Enterprise Apache Hadoop could be a boon to startups and smaller enterprises

If Hadoop has a problem, it can be expressed simply: Its power is inversely proportional to its ease-of-use. It's hard to set up, hard to work with, and hard to get real business value out of -- yet it's regularly pitched as the Next Big (Data) Thing for wringing ROI out of one's cloud.

Red Hat and Hadoop vendor Hortonworks have both been trying to assuage this problem. In Red Hat's case, it's building support for Hadoop into Red Hat Enterprise Linux as tightly as it's built in support for OpenStack. Now both companies have announced an alliance that aims to make Hadoop deployable across both private and public clouds.

Billed as "Enterprise Apache Hadoop for open hybrid cloud," the idea encompasses more than delivering Hadoop as an asset that can be expanded on-demand or moved as needed from a private cloud into a public one (or vice versa) via Red Hat's OpenShift. It also includes enhanced integration with Red Hat's JBoss family of data tools, to allow those already familiar with that toolset to leverage Hadoop as a data store alongside more conventional data sources.

Hortonworks, in turn, can ladle on its own special sauce: a currently in beta version of the Hortonworks Data Platform, its distribution of Hadoop, which will integrate with Red Hat Storage.

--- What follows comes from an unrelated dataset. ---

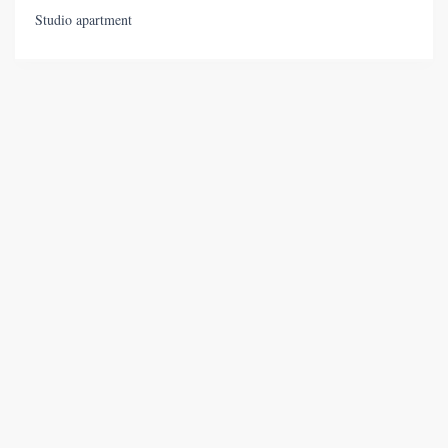
Studio apartment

The latter abstracts different kinds of storage, from Hadoop itself to OpenStack Object Storage, so data architects can (in Red Hat's words) "speed the development and deployment of new and existing analytic workflows."

A common question -- asked during the Q&A in today's press event -- was why Red Hat and Hortonworks chose to buddy up. The short answer: They're a lot alike. Each is noted for taking a major open source project and turning it into a useful enterprise product, without unduly compromising either's open source origins. With Red Hat, it provided enterprises with a Unix that was better (and cheaper) than Unix; with Hortonworks, it's put analytics into the hands of a market that couldn't afford it before.

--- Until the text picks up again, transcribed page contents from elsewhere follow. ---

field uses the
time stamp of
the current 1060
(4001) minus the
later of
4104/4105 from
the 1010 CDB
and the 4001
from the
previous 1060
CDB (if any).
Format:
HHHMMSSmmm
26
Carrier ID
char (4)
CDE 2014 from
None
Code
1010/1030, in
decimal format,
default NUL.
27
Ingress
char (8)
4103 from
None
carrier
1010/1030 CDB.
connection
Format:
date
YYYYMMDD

It's been speculated that Red Hat would end up buying a partner outright for its Hadoop work, but that makes little sense for such a tightly focused and fiscally responsible company. Collaboration between the two looks like the better deal for both.

Hortonworks' collaborative approach also stands in contrast to Cloudera, the other big Hadoop vendor. Rather than talk about partnering with other open source entities, Cloudera's been playing up how it can challenge upscale big data outfits like IBM and how it plans to use Hadoop as the foundation for an ambitious enterprise data hub program. But not everyone who wants to use Hadoop is on board with such a program.

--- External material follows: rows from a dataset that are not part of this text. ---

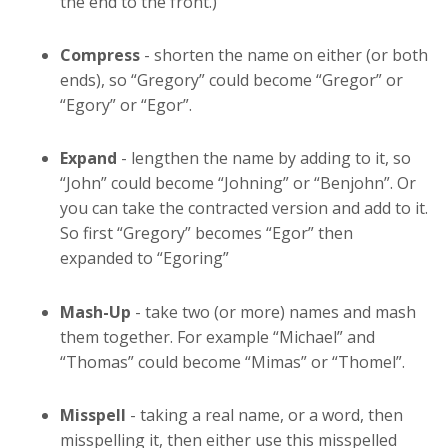
the end to the front.)
Compress
- shorten the name on either (or both
ends), so “Gregory” could become “Gregor” or
“Egory” or “Egor”.
Expand
- lengthen the name by adding to it, so
“John” could become “Johning” or “Benjohn”. Or
you can take the contracted version and add to it.
So first “Gregory” becomes “Egor” then
expanded to “Egoring”
Mash-Up
- take two (or more) names and mash
them together. For example “Michael” and
“Thomas” could become “Mimas” or “Thomel”.
Misspell
- taking a real name, or a word, then
misspelling it, then either use this misspelled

What could go wrong? One possible issue is how the Hadoop application envelope -- what's done with it and by whom -- will be pushed. Ex-ReadWrite COO Bernard Lunn has written about how "breakthrough killer apps for Hadoop will be created by startups and they won’t pay for a supported distribution. Hadoop's open source license is more permissive than Linux, so many companies don't need the paid version." In his view, the people who will push Hadoop the furthest are the ones who aren't going to shell out for it, but rather will build new things with it from the inside out.

Fair enough, but there's still plenty of room left for companies that want to leverage Hadoop in a way that may not be bleeding-edge to the rest of us -- and are willing to pay for it so that they can build their business on top of it. Red Hat and Hortonworks seem well on their way toward making that crowd happy.